◆ **SOURCE PASSAGE**:
=====

Sorry! I forgot to keep track of this thread.

In regards to the amount to be fed, I conditioned my fish to eat 8-10 pellets a day. I started off with 4-6 per day, then gradually increased over the next two months to 8-10. Gally is going to have to be conditioned again.

That aside:

He started eating pellet food immediately when I switched him to the smaller tank. He started spitting out his food while in the smaller talk about a week and a half before I moved him into the bigger tank.

Once in the bigger tank, he was a curious little one. Observing everything, and actually acts a bit normal, aside from the food spitting. He'll eating freeze dried blood worms with ease, but tonight he actually spit it out for some odd reason. He'll eat a tiny pellet or two every few days, but not enough to keep him satiated. Otherwise, he still looks healthy and normal. He still does that thing he did in his smaller tank (hanging out on one part of the tank) in the bigger tank. I may be adding a teeny bit of green tea to see if that ups his mood, even in the slight.

Btw, he spits out any pellet, betta formula or Thera a. He spits out Thera a more often than betta formula. He even spits out the flake food I used to feed him, that he used to love because he wouldn't eat pellet food at all. This's been going on for three weeks since I posted this thread. At least he eats a little bit of something, rather than nothing at all.

Blah. Finicky fish! But I still love his little self. @[email protected]

Also, how long till your finicky fish decided to start eating his regular food again?


----------

=====

◆ **AIM**: In the forum post about a finicky fish, how many pellets a day had the poster conditioned the fish to eat? The records have no connection to the forum post about a finicky fish.

◆ **DATA PROVIDED**:
=====

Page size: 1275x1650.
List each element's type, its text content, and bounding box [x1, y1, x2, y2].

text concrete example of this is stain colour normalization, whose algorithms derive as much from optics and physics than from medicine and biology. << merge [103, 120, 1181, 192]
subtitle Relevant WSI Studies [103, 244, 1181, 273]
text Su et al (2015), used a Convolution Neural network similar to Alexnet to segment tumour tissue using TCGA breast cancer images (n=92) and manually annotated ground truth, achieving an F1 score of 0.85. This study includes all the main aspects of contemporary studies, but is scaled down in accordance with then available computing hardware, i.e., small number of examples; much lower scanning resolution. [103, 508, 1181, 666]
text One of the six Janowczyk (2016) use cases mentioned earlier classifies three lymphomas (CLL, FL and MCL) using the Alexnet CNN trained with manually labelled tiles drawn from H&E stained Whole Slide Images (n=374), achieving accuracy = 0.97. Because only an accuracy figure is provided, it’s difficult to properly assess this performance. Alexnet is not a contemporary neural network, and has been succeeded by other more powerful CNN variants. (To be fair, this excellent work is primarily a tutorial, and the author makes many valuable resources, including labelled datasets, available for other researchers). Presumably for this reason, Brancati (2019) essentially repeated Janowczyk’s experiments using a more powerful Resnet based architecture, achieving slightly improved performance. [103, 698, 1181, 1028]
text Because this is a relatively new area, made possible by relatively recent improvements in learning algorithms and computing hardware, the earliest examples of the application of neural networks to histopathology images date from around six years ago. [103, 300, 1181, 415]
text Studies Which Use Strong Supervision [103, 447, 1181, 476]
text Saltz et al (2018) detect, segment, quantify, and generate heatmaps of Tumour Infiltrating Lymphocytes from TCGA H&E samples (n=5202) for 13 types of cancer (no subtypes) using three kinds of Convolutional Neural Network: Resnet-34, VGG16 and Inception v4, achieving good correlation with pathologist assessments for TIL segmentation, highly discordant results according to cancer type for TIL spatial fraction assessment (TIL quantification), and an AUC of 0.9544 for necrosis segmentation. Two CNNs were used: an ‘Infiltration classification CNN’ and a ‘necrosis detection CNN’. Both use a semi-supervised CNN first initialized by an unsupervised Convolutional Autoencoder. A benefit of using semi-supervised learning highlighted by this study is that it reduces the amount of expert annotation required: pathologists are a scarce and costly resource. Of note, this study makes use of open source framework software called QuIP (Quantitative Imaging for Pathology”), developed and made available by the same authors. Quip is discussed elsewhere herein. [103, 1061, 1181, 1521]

=====

◆ **WORKED SOLUTION**: 8-10 pellets a day.